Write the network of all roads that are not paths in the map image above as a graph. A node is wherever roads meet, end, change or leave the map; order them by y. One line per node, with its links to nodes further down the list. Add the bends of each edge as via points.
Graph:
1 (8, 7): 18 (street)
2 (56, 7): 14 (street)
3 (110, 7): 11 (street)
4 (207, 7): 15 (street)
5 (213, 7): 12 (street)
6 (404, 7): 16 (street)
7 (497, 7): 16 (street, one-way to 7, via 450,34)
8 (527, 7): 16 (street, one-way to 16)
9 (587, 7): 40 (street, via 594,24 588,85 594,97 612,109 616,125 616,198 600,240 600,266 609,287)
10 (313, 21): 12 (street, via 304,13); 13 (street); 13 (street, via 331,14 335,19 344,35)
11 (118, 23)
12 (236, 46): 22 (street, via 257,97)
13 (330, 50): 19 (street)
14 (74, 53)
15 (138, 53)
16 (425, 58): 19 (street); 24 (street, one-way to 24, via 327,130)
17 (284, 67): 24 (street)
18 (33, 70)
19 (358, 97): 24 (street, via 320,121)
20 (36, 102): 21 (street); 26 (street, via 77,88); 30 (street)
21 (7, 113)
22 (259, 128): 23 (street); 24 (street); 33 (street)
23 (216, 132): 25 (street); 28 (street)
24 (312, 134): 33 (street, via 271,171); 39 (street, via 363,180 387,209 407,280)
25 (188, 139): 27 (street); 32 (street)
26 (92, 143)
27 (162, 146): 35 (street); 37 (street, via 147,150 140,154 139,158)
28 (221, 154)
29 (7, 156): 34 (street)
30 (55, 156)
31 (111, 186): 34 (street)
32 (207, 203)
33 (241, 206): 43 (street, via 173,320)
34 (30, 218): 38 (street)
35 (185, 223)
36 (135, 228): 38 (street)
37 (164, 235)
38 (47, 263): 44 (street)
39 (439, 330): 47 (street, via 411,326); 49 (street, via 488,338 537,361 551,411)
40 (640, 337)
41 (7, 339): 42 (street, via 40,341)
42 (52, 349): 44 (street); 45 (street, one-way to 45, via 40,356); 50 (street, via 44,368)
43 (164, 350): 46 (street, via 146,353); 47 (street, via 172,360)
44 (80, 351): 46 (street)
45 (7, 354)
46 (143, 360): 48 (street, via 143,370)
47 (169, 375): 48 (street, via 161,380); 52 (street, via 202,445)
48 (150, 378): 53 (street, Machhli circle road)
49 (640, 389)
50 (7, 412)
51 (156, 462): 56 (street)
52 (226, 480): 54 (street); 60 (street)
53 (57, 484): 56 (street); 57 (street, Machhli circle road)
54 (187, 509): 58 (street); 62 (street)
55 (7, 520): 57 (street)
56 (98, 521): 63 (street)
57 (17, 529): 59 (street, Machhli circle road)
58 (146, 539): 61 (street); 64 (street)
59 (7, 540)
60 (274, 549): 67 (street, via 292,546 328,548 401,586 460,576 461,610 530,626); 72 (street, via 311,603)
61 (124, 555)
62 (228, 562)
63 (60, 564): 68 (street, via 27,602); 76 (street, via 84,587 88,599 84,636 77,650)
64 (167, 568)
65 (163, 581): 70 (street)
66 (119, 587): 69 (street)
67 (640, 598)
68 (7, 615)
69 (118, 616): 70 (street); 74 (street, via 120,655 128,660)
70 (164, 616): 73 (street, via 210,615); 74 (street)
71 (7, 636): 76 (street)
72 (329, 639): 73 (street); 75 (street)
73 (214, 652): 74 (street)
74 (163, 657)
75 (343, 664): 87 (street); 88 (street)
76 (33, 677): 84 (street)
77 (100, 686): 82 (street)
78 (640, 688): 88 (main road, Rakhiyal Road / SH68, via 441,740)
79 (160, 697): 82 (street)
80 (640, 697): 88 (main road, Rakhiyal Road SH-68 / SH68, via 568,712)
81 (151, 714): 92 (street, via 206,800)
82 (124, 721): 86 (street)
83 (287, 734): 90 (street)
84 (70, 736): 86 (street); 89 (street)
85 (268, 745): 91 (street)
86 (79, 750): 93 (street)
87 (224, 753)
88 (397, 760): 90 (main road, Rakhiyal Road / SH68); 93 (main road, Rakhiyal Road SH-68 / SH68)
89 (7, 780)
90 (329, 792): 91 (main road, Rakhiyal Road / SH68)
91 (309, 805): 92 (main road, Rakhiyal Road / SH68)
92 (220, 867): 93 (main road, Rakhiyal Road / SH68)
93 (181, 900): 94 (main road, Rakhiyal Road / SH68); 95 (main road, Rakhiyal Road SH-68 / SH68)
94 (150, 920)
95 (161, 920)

§ §

--- DIRECTIONS ---
All lines of the listing holding the string "Rakhiyal" must be returned, copied as they stand.

--- RESULT ---
78 (640, 688): 88 (main road, Rakhiyal Road / SH68, via 441,740)
80 (640, 697): 88 (main road, Rakhiyal Road SH-68 / SH68, via 568,712)
88 (397, 760): 90 (main road, Rakhiyal Road / SH68); 93 (main road, Rakhiyal Road SH-68 / SH68)
90 (329, 792): 91 (main road, Rakhiyal Road / SH68)
91 (309, 805): 92 (main road, Rakhiyal Road / SH68)
92 (220, 867): 93 (main road, Rakhiyal Road / SH68)
93 (181, 900): 94 (main road, Rakhiyal Road / SH68); 95 (main road, Rakhiyal Road SH-68 / SH68)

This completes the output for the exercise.